### GIVEN RECORDS
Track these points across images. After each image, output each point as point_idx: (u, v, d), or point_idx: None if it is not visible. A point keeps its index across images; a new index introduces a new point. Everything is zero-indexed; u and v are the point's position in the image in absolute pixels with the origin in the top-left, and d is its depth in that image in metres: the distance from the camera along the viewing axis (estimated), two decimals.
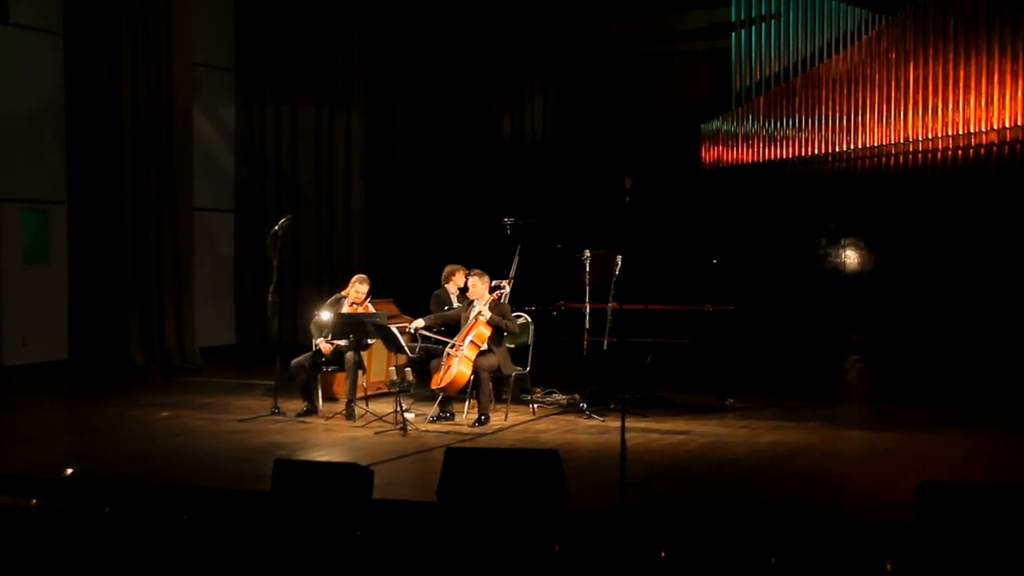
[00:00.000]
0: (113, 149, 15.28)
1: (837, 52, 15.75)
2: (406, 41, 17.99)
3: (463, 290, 11.81)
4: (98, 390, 13.70)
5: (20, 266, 15.26)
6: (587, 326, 11.47)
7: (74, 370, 15.11)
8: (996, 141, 14.23)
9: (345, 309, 11.23)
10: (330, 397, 11.87)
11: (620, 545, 5.70)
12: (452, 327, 11.36)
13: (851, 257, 15.88)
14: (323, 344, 11.13)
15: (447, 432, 10.32)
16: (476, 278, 11.10)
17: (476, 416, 10.75)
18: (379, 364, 12.28)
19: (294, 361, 11.13)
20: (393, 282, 16.22)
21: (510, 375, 11.21)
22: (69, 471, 7.59)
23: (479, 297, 11.02)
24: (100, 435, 10.41)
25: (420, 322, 11.30)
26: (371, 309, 11.40)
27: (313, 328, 11.35)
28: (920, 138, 14.84)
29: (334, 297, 11.48)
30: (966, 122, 14.45)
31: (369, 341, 11.10)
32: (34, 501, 6.69)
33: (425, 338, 11.65)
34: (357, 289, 11.29)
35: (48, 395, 13.58)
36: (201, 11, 16.66)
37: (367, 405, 11.02)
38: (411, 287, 15.12)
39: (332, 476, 6.15)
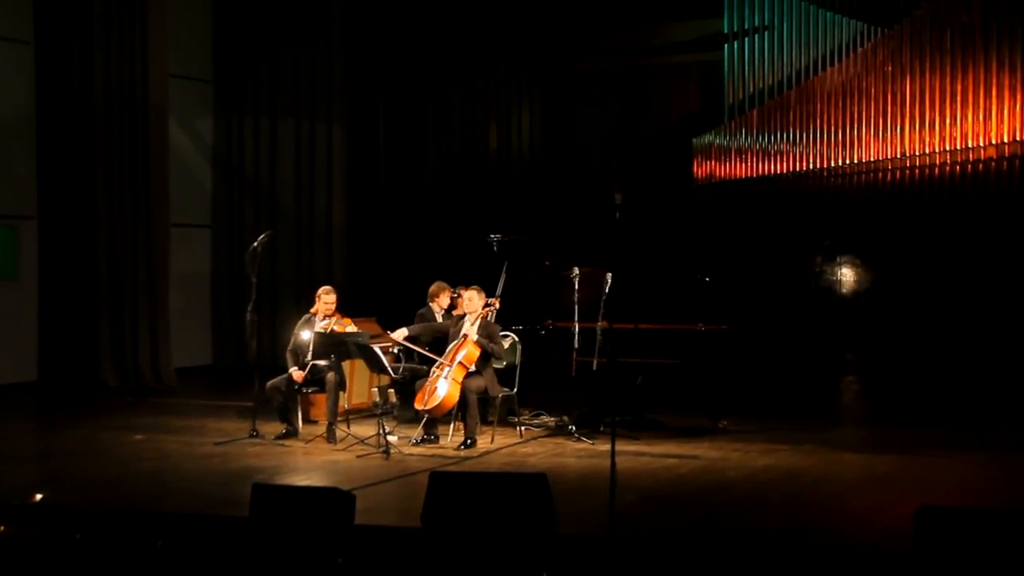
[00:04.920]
0: (86, 162, 15.08)
1: (832, 65, 15.70)
2: (389, 52, 17.96)
3: (448, 310, 11.80)
4: (69, 412, 13.54)
5: None
6: (576, 346, 11.41)
7: (44, 391, 14.92)
8: (995, 156, 14.23)
9: (318, 327, 11.12)
10: (310, 419, 11.78)
11: (610, 572, 5.92)
12: (439, 341, 11.23)
13: (847, 275, 15.86)
14: (296, 373, 11.01)
15: (431, 455, 10.24)
16: (474, 292, 11.00)
17: (461, 439, 10.61)
18: (361, 385, 12.22)
19: (269, 383, 11.03)
20: (375, 300, 16.15)
21: (496, 396, 11.10)
22: (39, 496, 7.70)
23: (472, 311, 10.90)
24: (71, 459, 10.28)
25: (403, 331, 11.11)
26: (347, 322, 11.27)
27: (289, 356, 11.25)
28: (917, 153, 14.84)
29: (304, 318, 11.41)
30: (964, 137, 14.43)
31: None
32: (2, 528, 6.67)
33: (409, 357, 11.57)
34: (325, 301, 11.20)
35: (17, 417, 13.37)
36: (178, 21, 16.51)
37: (348, 427, 10.92)
38: (394, 305, 15.00)
39: (312, 501, 6.15)
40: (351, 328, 11.24)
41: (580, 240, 15.74)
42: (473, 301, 10.91)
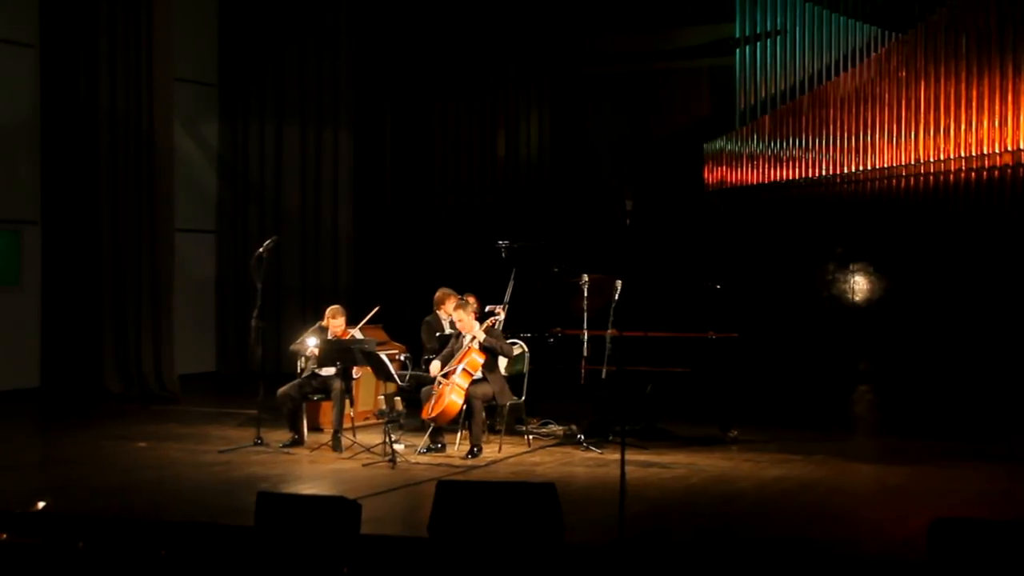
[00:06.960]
0: (90, 167, 15.00)
1: (846, 70, 15.65)
2: (396, 57, 17.99)
3: None
4: (72, 419, 13.50)
5: None
6: (585, 354, 11.33)
7: (46, 398, 14.84)
8: (1010, 163, 14.18)
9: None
10: (316, 427, 11.68)
11: None
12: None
13: (860, 283, 15.89)
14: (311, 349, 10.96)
15: (438, 464, 10.19)
16: (460, 311, 10.86)
17: (468, 448, 10.54)
18: (367, 393, 12.13)
19: (281, 390, 10.94)
20: (382, 307, 16.03)
21: (504, 405, 10.99)
22: (42, 504, 7.72)
23: (468, 330, 10.78)
24: (74, 467, 10.21)
25: (437, 365, 10.87)
26: (356, 335, 11.21)
27: (298, 348, 11.21)
28: (931, 159, 14.79)
29: (317, 325, 11.33)
30: (979, 143, 14.36)
31: (355, 375, 10.97)
32: (4, 536, 6.73)
33: (416, 365, 11.58)
34: (333, 325, 11.12)
35: (19, 424, 13.34)
36: (184, 25, 16.42)
37: (354, 436, 10.86)
38: (401, 313, 14.95)
39: (318, 510, 6.17)
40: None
41: (589, 247, 15.78)
42: (464, 322, 10.75)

### TASK DESCRIPTION
Beginning at the line above with "22: (69, 471, 7.59)" and finishing at the line with "39: (332, 476, 6.15)", return each line exactly and return nothing else.

### ANSWER BOX
22: (69, 471, 7.59)
23: (479, 297, 11.02)
24: (100, 435, 10.41)
25: (420, 322, 11.30)
26: (371, 309, 11.40)
27: (313, 328, 11.35)
28: (920, 138, 14.84)
29: (334, 297, 11.48)
30: (966, 122, 14.45)
31: (369, 341, 11.10)
32: (34, 501, 6.69)
33: (425, 338, 11.65)
34: (357, 289, 11.29)
35: (48, 395, 13.58)
36: (201, 11, 16.66)
37: (367, 405, 11.02)
38: (411, 287, 15.12)
39: (332, 476, 6.15)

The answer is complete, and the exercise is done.